A guest post from Jennifer Blanchard, of Procrastinating Writers
Since I was in middle school, I wanted to write a novel. A real novel. I wrote a 160-page novella when I was 13, but that didn’t count. I wanted to write a full-fledged, 300-page novel.
I spent years of my life dreaming about writing this novel. I had story idea after story idea. I started and restarted and started all over again. Hundreds of times. Maybe even thousands.
But no matter how hard I tried, I just couldn’t write that novel. I couldn’t make it happen. It always felt like I was missing something—some knowledge or information I didn’t have at the current moment.
When I found StoryFix early last year, that’s when I figured out what I’d been missing.
In order for a novel to be successful, it has to be structured. It has to contain certain plot milestones and they need to show up in specific places throughout the story. That was the information I was missing before I found StoryFix.
When I first learned about story structure, I was intimidated. There was so much I had to know about my story before I could even start to write it. And I didn’t know any of those things about any of the stories I’d tried writing all those years.
For almost a year, I immersed myself in “StoryFix University,” learning everything I possibly could about story structure, creating characters, story architecture…and anything else Larry decided to throw our way.
But still, a tug-of-war was going on in my head.
You Can’t Plan Your Story Before You Write It…Can You?
Some people are more right-brained and others are more left-brained. Then there are those few who are balanced between right and left. I’m one of those people—I’m balanced almost equally between right and left brain.
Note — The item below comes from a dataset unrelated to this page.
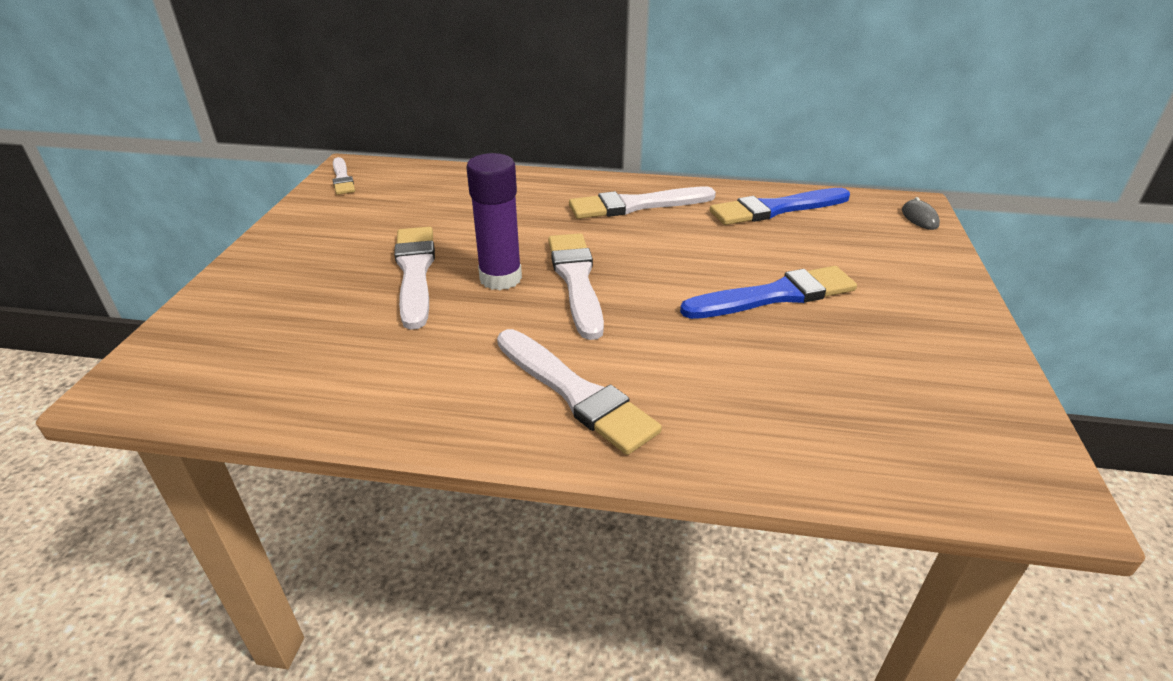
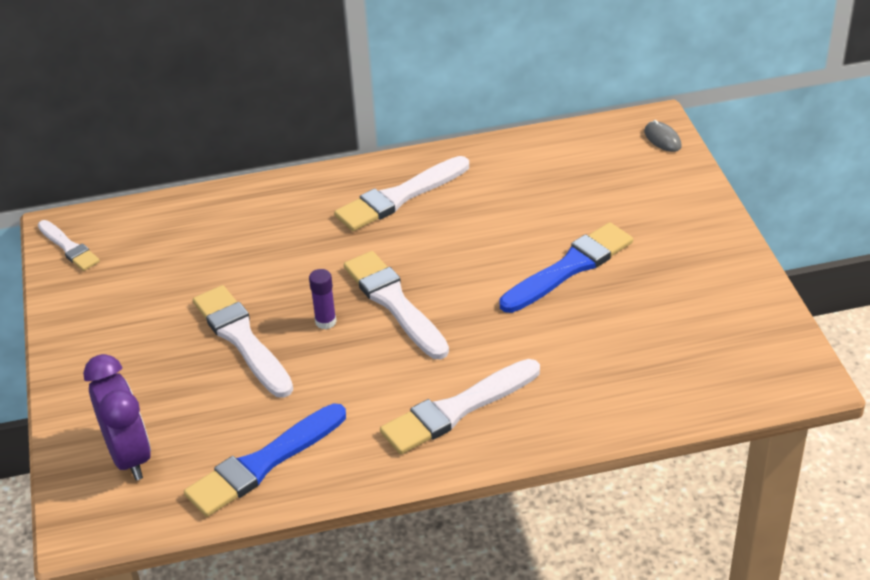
camera: 20 degrees left, 5 degrees up
purple glue stick [466,153,522,290] -> purple glue stick [309,269,336,329], size x0.53
white brush [497,329,662,455] -> white brush turned 120 degrees clockwise [380,359,540,454]
blue brush [710,188,850,225] -> blue brush moved to [184,403,346,517]
none -> purple clock [83,354,151,480]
So that’s why I was having such a hard time fully adopting Larry’s point-of-view on writing a story. I mean, it made sense — plot points have a specific location where they need to show up in a story and have a specific mission they must accomplish.
But still, the tugging went on.
The right, creative side of my brain was screaming for me to ignore Larry’s theories and ideas. “Just sit down and write!” it would say to me. “Planning removes all the creativity from writing the story.”
Then the left, planner/organizer side of my brain was screaming, “Have a plan. Know all about your story before you write it. It’s genius!”
So two months before NaNoWriMo was set to begin, I thought I’d put everything I’ve learned from Larry to the test. My mission: Plan out every scene in the novel I was going to write during November.
The results converted me.
From Story Pantser to Story Planner
I always thought planning out a story from start to finish would be too challenging and make it hard to be creative and listen to what my characters wanted. But when I finally decided to sit down and give it a try, here’s what I found:
- Clarity — The more I planned things out and the more I thought about the mission of each scene as I moved through the story, the clearer my story became.
- Focus — With planning out each scene ahead of time, I was really able to focus on the information and details that mattered to the story. I was able to cleverly insert foreshadowing from the beginning. I knew what needed to happen in each scene in order to get to the next one.
- Control — Before I attempted to plan my story out, I would let my characters “tell me” what they wanted to do. But what they wanted to do didn’t always fit or move the story forward. Planning allowed for me to control the characters, by dropping them into places and challenges they’d be too chicken to enter into themselves.
- Relief — As I started planning out my actual scenes, relief flooded over me. It finally felt like my story was real and not just a bunch of random ideas and lists in my notebook.
- Reassurance — I now feel like the time I spent writing my NaNoWriMo novel will finally churn out a story that works. And a book that’s a polish away from being publishable.
Since I pantsed my first novel, I spent months writing the draft and then rewrote it two more times before I quit. I felt overwhelmed and like the story was going nowhere.
I believe pantsing is the biggest problem procrastinating writers (and writers in general) have.
They don’t plan enough or know enough about their stories, so they procrastinate on writing them.
I found that planning all the scenes in my novel got me jazzed to write it because I knew where the story was starting, how it was getting from one plot milestone to the next and how it would come to an end.
This experience was enough to convert me from pantser to planner. And I’m never looking back.
Where are you on your journey from pantser to planner?